Jim Jarmusch n’a que faire des clichés du film de vampires. Pas de morsures effrayantes ni de capes gothiques virevoltantes. Dans Only Lovers Left Alive, le mythe est revisité avec une élégance fluide et une profondeur mélancolique. Plus que jamais, les buveurs de sang sont des figures du spleen absolu, des artistes maudits errant dans un monde qui ne tourne plus rond.
Adam (Tom Hiddleston), vampire torturé et musicien génial, traîne son ennui dans un Détroit désertique et crépusculaire. Le rock est mort, la littérature est morte, et lui aussi aimerait bien en finir si ce n’était pour son amour immortel : Eve (Tilda Swinton). D’une sagesse millénaire, elle voyage de Tanger pour le ramener à la raison, à coups de poésie, de vinyle et d’amour inébranlable. La référence biblique de leurs prénoms n’est pas anodine : ils sont à la fois les vestiges d’une humanité révolue et les témoins lucides d’un monde qui se délite.
Visuellement, Only Lovers Left Alive est un régal. La caméra de Jarmusch glisse avec une langueur hypnotique sur ces âmes fatiguées du monde, sublimées par une photographie aux teintes sépia et une bande-son envoûtante signée Jozef van Wissem. Chaque plan respire l’amour du détail, du grain de la pellicule aux reflets moirés des lampes tamisées. Le spectateur est happé dans cette ambiance nocturne et musicale, un cocon où le temps semble suspendu.
Mais si l’esthétique et l’interprétation des acteurs sont indéniablement fascinantes, le rythme contemplatif peut parfois sembler un peu trop dilué. L’intrigue, minimale, ne cherche jamais à précipiter les événements. On assiste plus à une méditation qu’à une véritable histoire au sens narratif classique. Ceux qui espèrent du suspense ou des rebondissements en seront pour leurs frais.

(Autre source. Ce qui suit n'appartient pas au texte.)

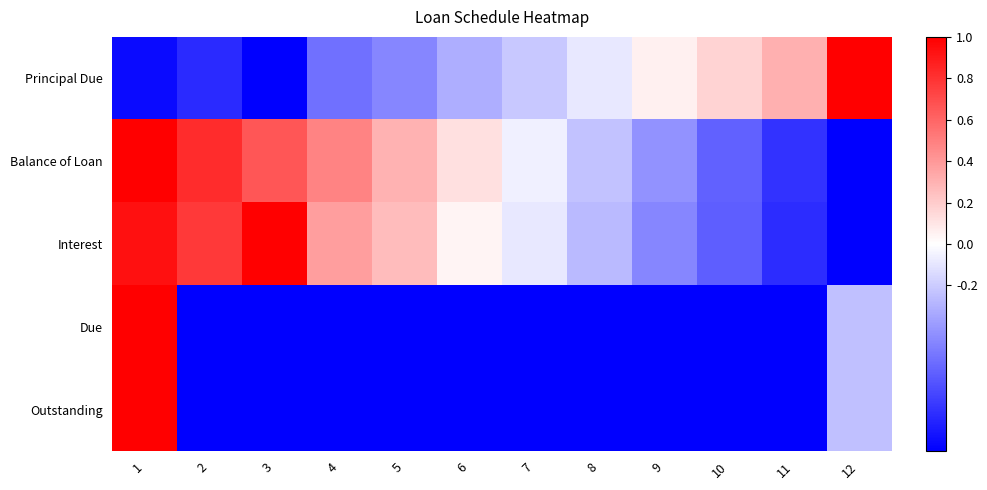

Which series has the widest spread of values?

Principal Due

Heureusement, le duo Hiddleston-Swinton sauve tout risque d’ennui. Leur alchimie crève l’écran, entre l’intensité tragique d’Adam et la grâce lumineuse d’Eve. Hiddleston joue le musicien maudit avec une fragilité désabusée, tandis que Swinton incarne une sensualité sage, un équilibre parfait entre la douceur et la puissance. Ce sont eux, plus que le récit, qui font vivre le film, transformant chaque scène en une danse silencieuse entre l’amour et la mélancolie.
Avec Only Lovers Left Alive, Jarmusch signe une ode aux âmes perdues et aux artistes incompris, une fresque élégiaque qui préfère le murmure au cri. Un film qui hypnotise autant qu’il frustre, selon qu’on se laisse envoûter ou non par son rythme lent. Une certitude demeure : Adam et Eve marquent les esprits comme un souvenir indélébile.